→ Dataset records
<<<<
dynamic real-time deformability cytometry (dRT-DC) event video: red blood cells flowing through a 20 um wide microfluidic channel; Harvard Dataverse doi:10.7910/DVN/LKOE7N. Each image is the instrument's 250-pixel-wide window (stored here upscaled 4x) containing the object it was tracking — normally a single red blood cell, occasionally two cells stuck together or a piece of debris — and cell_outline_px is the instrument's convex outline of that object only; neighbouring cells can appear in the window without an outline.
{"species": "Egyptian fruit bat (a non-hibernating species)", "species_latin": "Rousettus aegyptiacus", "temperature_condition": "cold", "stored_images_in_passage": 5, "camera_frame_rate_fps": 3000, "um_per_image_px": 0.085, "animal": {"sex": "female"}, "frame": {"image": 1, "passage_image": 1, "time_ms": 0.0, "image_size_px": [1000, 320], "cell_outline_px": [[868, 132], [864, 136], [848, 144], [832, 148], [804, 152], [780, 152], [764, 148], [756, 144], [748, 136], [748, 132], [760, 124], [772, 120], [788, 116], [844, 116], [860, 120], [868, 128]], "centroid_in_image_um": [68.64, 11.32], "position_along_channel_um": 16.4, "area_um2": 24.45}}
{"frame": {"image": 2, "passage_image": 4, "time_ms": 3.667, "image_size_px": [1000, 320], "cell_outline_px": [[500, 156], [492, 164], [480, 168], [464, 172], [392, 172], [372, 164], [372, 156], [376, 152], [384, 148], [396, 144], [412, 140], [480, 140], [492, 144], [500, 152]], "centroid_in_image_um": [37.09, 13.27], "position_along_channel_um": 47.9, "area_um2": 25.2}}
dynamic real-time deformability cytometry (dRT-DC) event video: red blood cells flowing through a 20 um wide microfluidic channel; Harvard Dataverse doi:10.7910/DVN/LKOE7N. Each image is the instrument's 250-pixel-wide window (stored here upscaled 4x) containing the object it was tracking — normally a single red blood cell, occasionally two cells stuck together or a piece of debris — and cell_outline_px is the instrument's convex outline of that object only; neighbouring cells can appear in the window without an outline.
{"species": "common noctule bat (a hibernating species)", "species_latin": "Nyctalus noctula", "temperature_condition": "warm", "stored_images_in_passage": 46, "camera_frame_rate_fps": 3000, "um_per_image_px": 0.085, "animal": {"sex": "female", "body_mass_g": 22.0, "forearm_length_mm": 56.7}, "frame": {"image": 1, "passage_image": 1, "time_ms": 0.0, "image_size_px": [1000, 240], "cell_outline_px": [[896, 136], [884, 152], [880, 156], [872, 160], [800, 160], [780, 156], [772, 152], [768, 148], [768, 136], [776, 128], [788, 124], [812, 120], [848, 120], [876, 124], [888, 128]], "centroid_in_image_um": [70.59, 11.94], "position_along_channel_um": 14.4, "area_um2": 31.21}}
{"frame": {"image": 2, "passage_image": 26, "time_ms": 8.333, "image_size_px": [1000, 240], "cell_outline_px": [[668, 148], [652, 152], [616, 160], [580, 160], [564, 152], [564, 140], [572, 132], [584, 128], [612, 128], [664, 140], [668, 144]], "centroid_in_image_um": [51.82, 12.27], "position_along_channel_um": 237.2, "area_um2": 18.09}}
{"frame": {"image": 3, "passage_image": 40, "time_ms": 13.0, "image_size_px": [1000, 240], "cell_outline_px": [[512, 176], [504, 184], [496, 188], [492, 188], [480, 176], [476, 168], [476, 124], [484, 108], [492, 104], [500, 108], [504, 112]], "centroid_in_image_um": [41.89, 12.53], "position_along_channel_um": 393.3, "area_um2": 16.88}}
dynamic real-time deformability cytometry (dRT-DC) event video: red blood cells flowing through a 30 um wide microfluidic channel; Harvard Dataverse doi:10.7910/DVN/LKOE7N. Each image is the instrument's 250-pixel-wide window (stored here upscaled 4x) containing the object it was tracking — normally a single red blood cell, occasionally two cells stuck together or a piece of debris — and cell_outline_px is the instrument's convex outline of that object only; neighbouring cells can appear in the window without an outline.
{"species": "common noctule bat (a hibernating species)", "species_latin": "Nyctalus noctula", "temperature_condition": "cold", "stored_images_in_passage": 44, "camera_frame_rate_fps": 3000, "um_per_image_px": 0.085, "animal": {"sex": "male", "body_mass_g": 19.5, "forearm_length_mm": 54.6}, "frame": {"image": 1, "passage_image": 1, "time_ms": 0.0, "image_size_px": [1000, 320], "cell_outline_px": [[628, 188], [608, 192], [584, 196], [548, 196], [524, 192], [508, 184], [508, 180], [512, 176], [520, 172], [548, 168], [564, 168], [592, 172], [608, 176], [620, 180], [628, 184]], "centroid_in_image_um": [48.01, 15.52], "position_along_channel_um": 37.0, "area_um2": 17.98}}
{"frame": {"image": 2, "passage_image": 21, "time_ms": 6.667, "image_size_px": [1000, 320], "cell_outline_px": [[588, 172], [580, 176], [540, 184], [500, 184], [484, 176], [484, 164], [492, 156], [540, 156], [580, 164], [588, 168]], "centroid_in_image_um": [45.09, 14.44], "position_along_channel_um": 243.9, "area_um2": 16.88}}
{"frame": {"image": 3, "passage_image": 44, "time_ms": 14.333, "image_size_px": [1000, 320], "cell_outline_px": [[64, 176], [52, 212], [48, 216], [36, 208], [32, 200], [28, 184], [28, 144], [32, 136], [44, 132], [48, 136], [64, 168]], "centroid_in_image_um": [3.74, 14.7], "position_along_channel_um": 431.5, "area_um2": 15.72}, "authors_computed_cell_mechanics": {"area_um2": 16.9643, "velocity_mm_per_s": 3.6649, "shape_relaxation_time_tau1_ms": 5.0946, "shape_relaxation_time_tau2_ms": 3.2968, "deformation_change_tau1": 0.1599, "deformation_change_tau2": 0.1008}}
>>>>
With both ends included, please retype exactly the lines from the line containing "through a 30" to the final line of the data.

→ SOLUTION FOR THIS PROBLEM
dynamic real-time deformability cytometry (dRT-DC) event video: red blood cells flowing through a 30 um wide microfluidic channel; Harvard Dataverse doi:10.7910/DVN/LKOE7N. Each image is the instrument's 250-pixel-wide window (stored here upscaled 4x) containing the object it was tracking — normally a single red blood cell, occasionally two cells stuck together or a piece of debris — and cell_outline_px is the instrument's convex outline of that object only; neighbouring cells can appear in the window without an outline.
{"species": "common noctule bat (a hibernating species)", "species_latin": "Nyctalus noctula", "temperature_condition": "cold", "stored_images_in_passage": 44, "camera_frame_rate_fps": 3000, "um_per_image_px": 0.085, "animal": {"sex": "male", "body_mass_g": 19.5, "forearm_length_mm": 54.6}, "frame": {"image": 1, "passage_image": 1, "time_ms": 0.0, "image_size_px": [1000, 320], "cell_outline_px": [[628, 188], [608, 192], [584, 196], [548, 196], [524, 192], [508, 184], [508, 180], [512, 176], [520, 172], [548, 168], [564, 168], [592, 172], [608, 176], [620, 180], [628, 184]], "centroid_in_image_um": [48.01, 15.52], "position_along_channel_um": 37.0, "area_um2": 17.98}}
{"frame": {"image": 2, "passage_image": 21, "time_ms": 6.667, "image_size_px": [1000, 320], "cell_outline_px": [[588, 172], [580, 176], [540, 184], [500, 184], [484, 176], [484, 164], [492, 156], [540, 156], [580, 164], [588, 168]], "centroid_in_image_um": [45.09, 14.44], "position_along_channel_um": 243.9, "area_um2": 16.88}}
{"frame": {"image": 3, "passage_image": 44, "time_ms": 14.333, "image_size_px": [1000, 320], "cell_outline_px": [[64, 176], [52, 212], [48, 216], [36, 208], [32, 200], [28, 184], [28, 144], [32, 136], [44, 132], [48, 136], [64, 168]], "centroid_in_image_um": [3.74, 14.7], "position_along_channel_um": 431.5, "area_um2": 15.72}, "authors_computed_cell_mechanics": {"area_um2": 16.9643, "velocity_mm_per_s": 3.6649, "shape_relaxation_time_tau1_ms": 5.0946, "shape_relaxation_time_tau2_ms": 3.2968, "deformation_change_tau1": 0.1599, "deformation_change_tau2": 0.1008}}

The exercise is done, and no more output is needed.